◆ **REQUIREMENTS**: Go through all the entries and swap "pose" for "camera" wherever it appears, changing nothing else. Leave the pictures out of your version.

◆ **DATASET**:
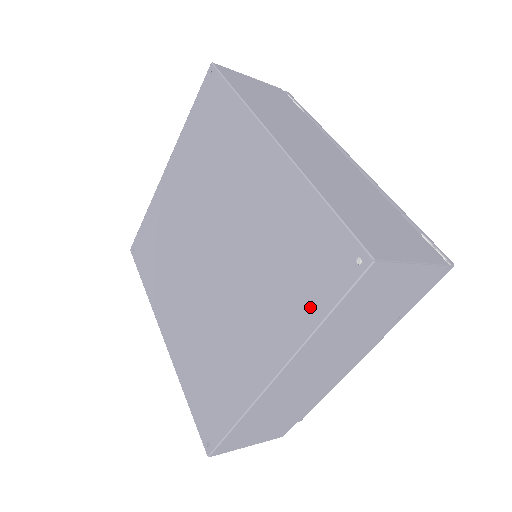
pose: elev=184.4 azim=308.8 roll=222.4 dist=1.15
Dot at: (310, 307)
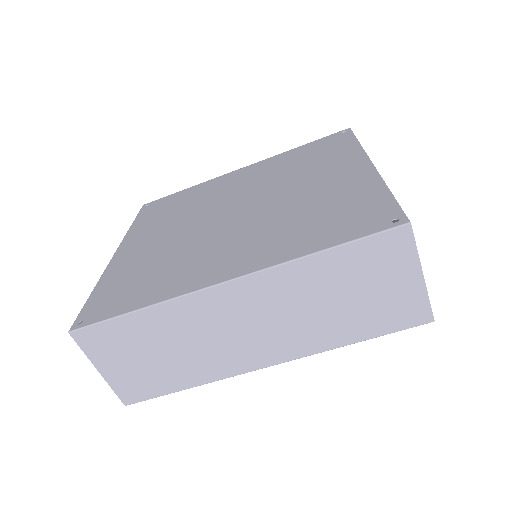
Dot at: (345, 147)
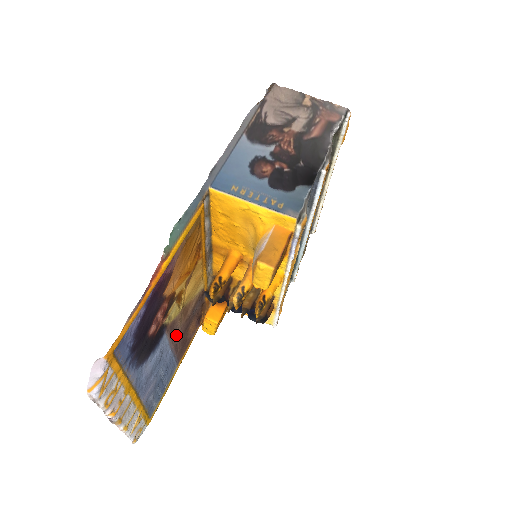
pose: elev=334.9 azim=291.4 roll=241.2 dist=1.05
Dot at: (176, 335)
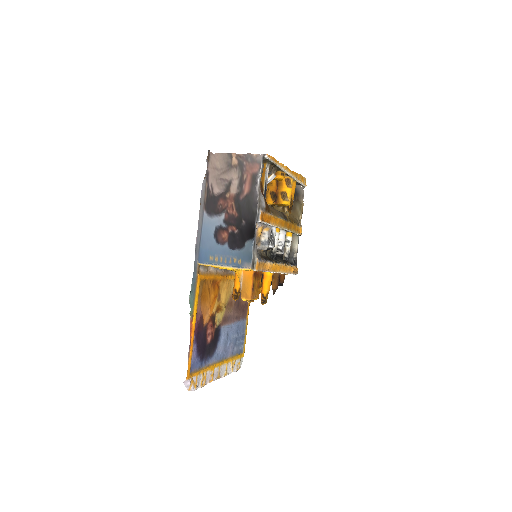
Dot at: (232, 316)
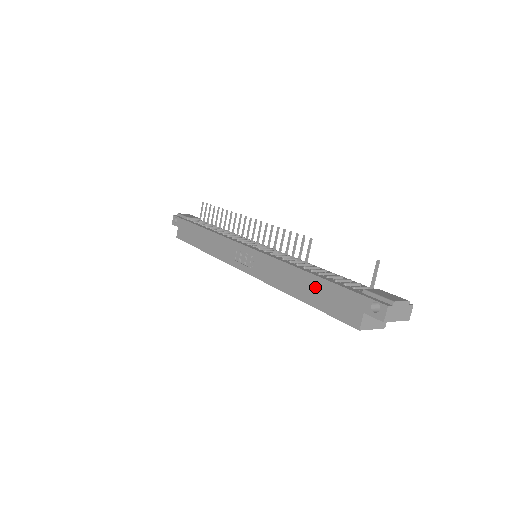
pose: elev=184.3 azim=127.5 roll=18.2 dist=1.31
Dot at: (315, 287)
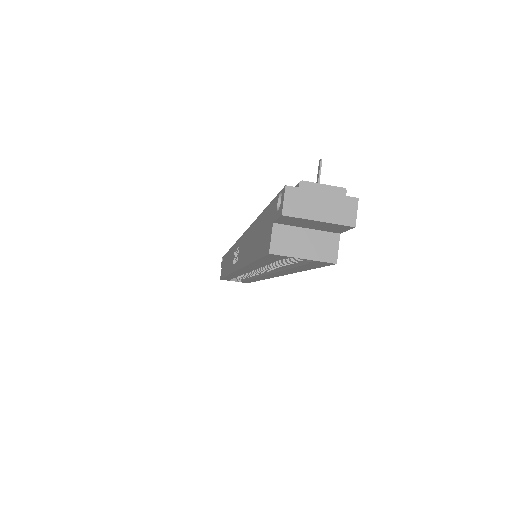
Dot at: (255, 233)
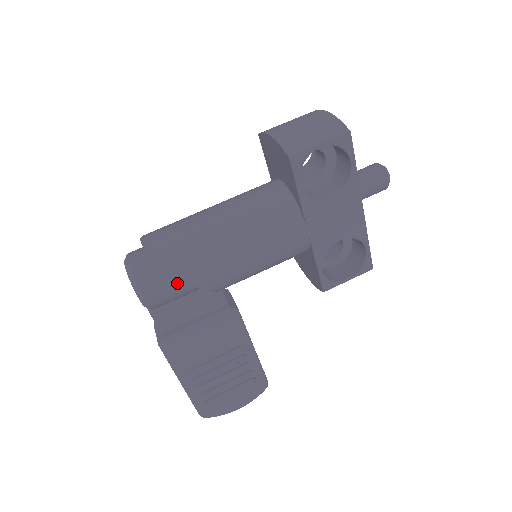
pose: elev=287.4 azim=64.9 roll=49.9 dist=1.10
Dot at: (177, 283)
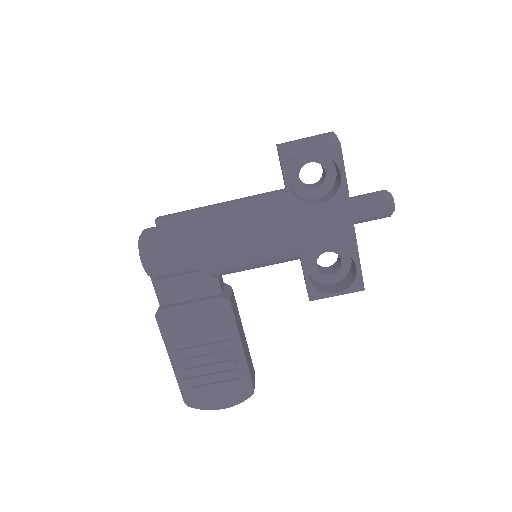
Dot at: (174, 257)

◆ **THE REPLY**:
camera: elev=184.4 azim=308.8 roll=222.4 dist=1.15
Dot at: (310, 307)
Dot at: (345, 147)
camera: elev=334.9 azim=291.4 roll=241.2 dist=1.05
Dot at: (176, 335)
Dot at: (232, 316)
camera: elev=184.3 azim=127.5 roll=18.2 dist=1.31
Dot at: (315, 287)
Dot at: (255, 233)
camera: elev=287.4 azim=64.9 roll=49.9 dist=1.10
Dot at: (177, 283)
Dot at: (174, 257)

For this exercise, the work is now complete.